### [What is required]
Reproduce the data below with every instance of "pose record" replaced by "extrinsics record" and all other text left unchanged. Leave the images out of the reproduction.

### [Data shown]
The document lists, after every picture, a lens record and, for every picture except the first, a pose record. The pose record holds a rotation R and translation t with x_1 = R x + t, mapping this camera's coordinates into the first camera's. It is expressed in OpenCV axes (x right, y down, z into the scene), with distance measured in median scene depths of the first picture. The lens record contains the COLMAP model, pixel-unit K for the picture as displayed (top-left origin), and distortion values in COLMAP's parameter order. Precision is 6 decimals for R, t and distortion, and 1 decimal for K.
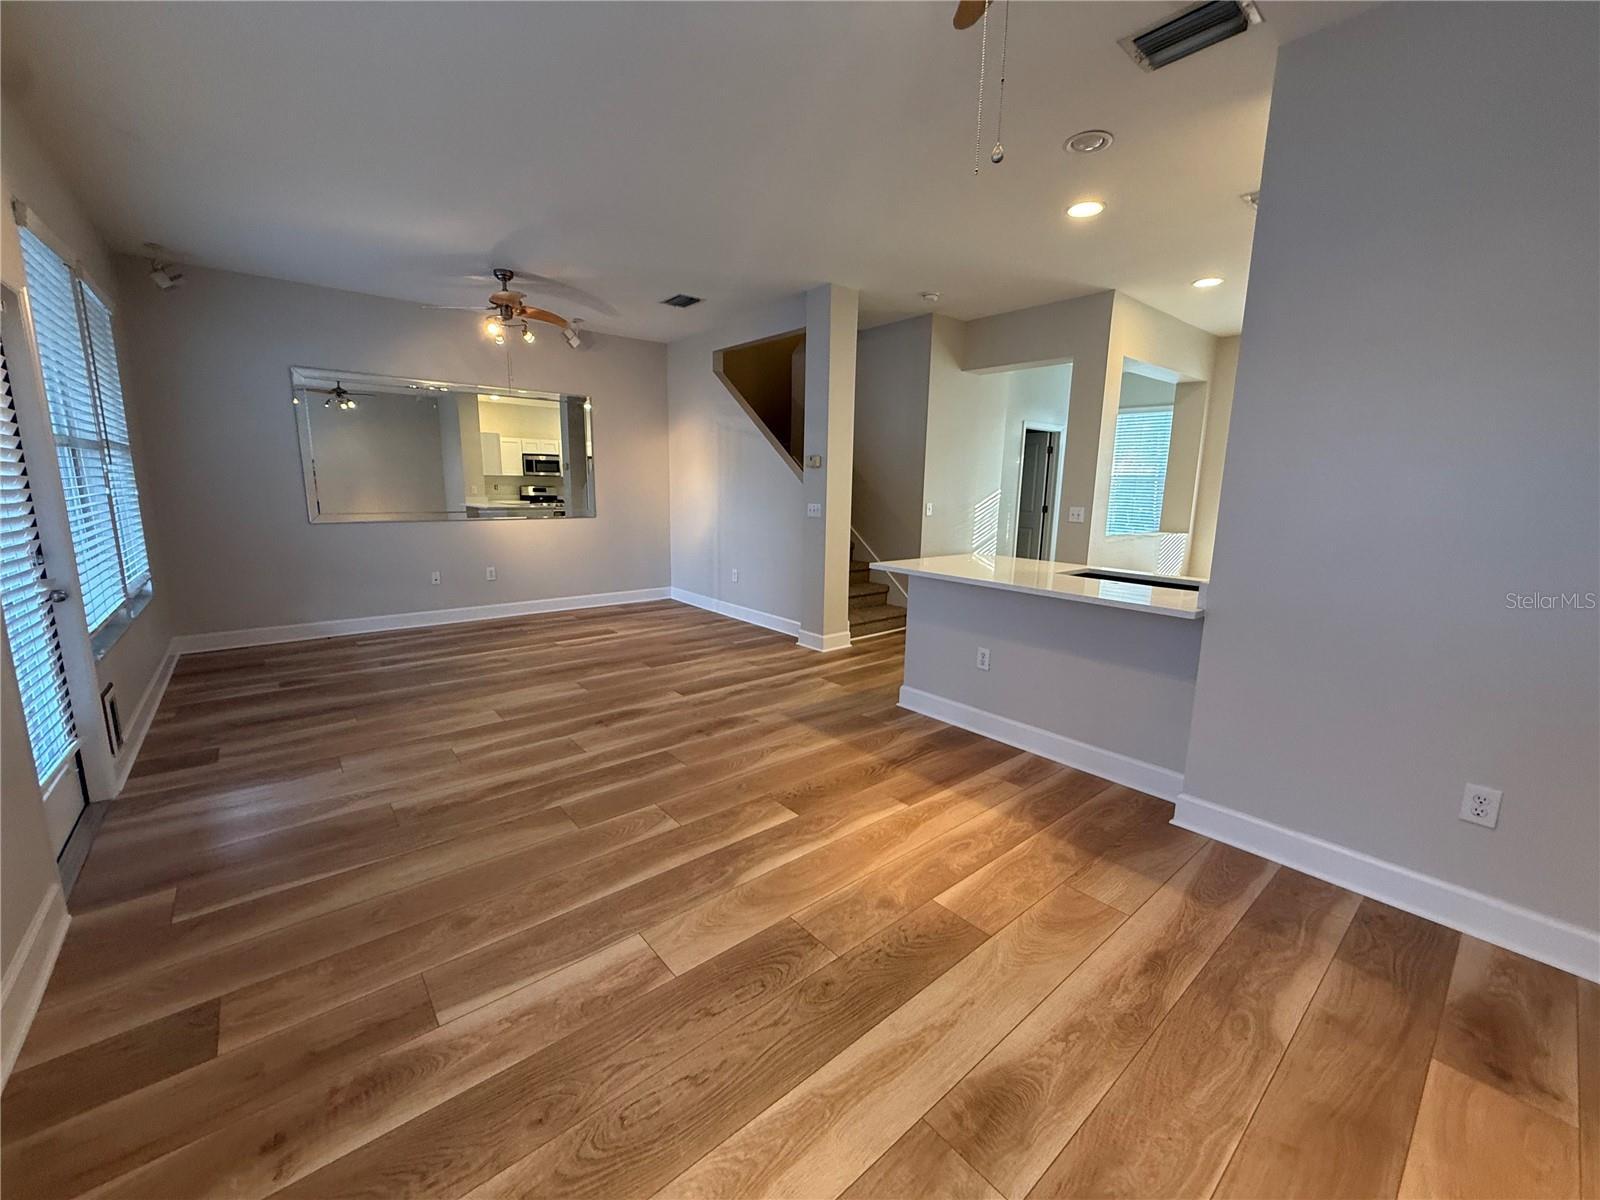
lens RADIAL K [[634.5, 0, 791.9], [0, 634.5, 595.4], [0, 0, 1]] dist [0.000602, 0.000540]
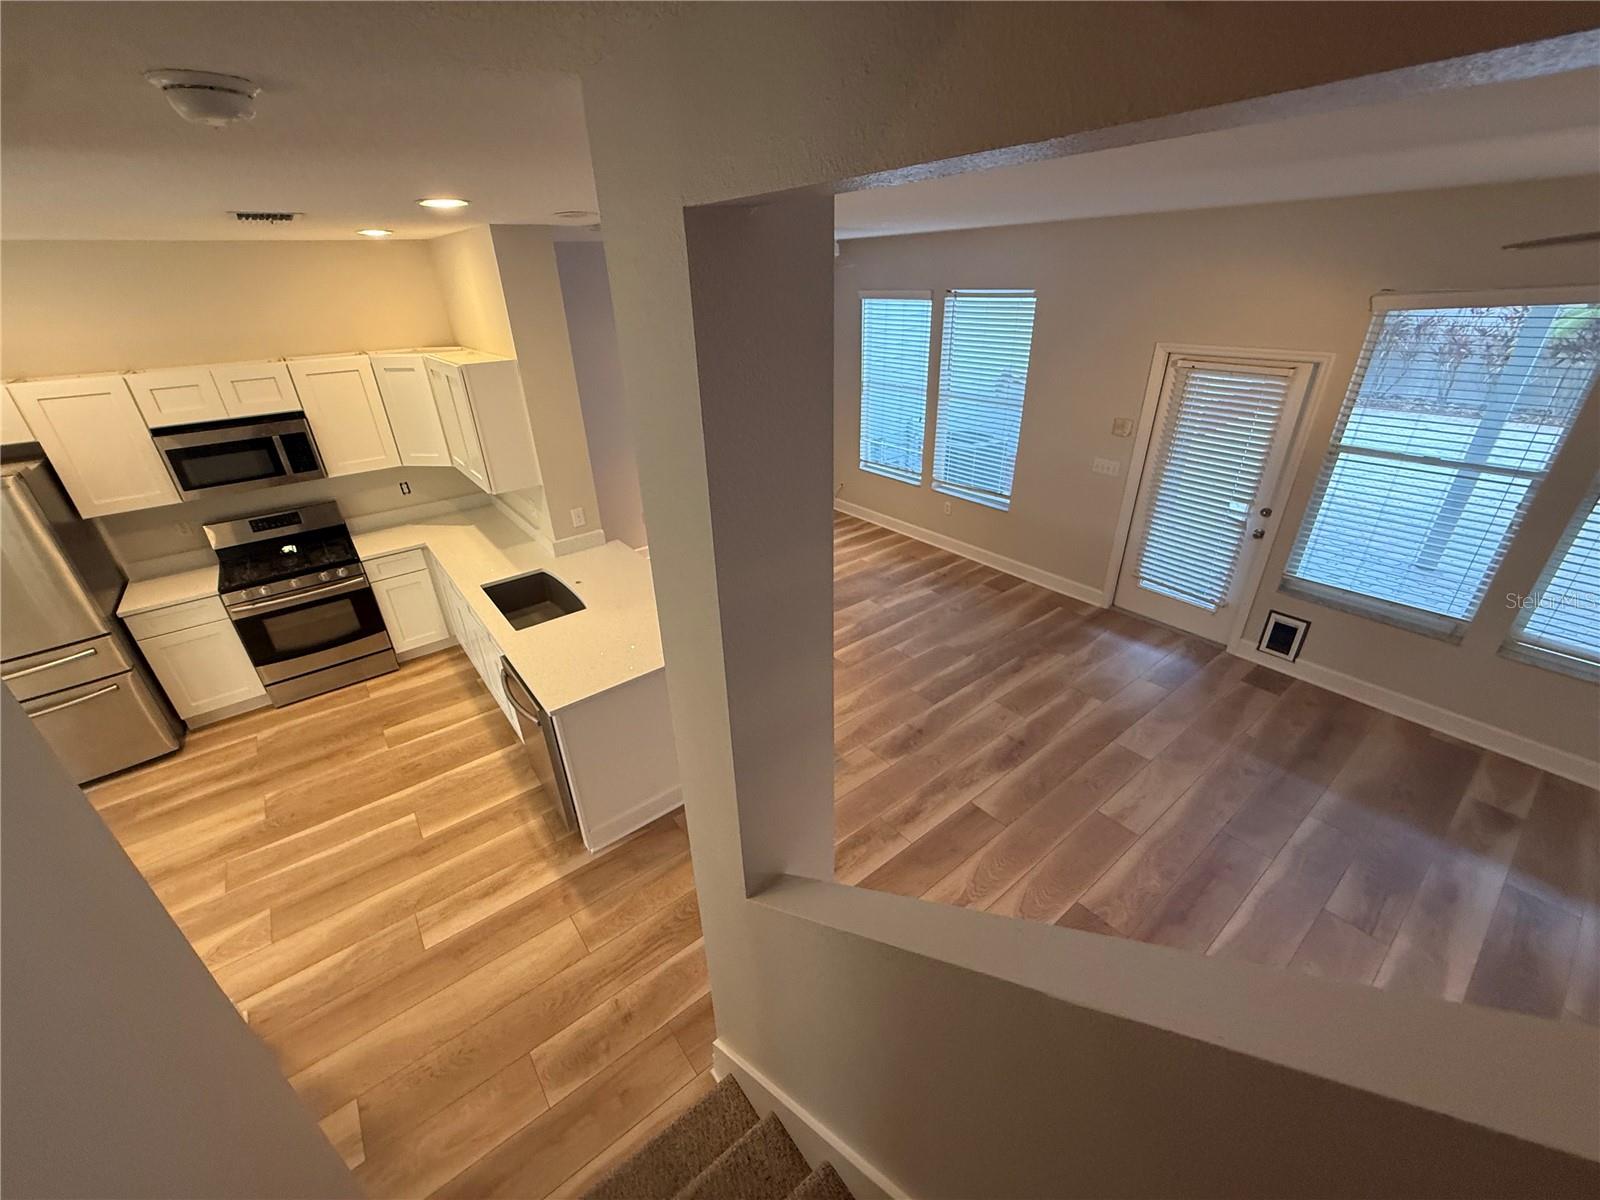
lens RADIAL K [[634.5, 0, 796.1], [0, 634.5, 597.4], [0, 0, 1]] dist [0.000602, 0.000540]
pose [[-0.999748, -0.002197, 0.022357, 0.043170], [0.011936, 0.791171, 0.611478, -0.598233], [-0.019032, 0.611591, -0.790945, 1.595262]]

### [Task output]
The document lists, after every picture, a lens record and, for every picture except the first, a extrinsics record. The extrinsics record holds a rotation R and translation t with x_1 = R x + t, mapping this camera's coordinates into the first camera's. It is expressed in OpenCV axes (x right, y down, z into the scene), with distance measured in median scene depths of the first picture. The lens record contains the COLMAP model, pixel-unit K for the picture as displayed (top-left origin), and distortion values in COLMAP's parameter order. Precision is 6 decimals for R, t and distortion, and 1 decimal for K.
lens RADIAL K [[634.5, 0, 791.9], [0, 634.5, 595.4], [0, 0, 1]] dist [0.000602, 0.000540]
lens RADIAL K [[634.5, 0, 796.1], [0, 634.5, 597.4], [0, 0, 1]] dist [0.000602, 0.000540]
pose [[-0.999748, -0.002197, 0.022357, 0.043170], [0.011936, 0.791171, 0.611478, -0.598233], [-0.019032, 0.611591, -0.790945, 1.595262]]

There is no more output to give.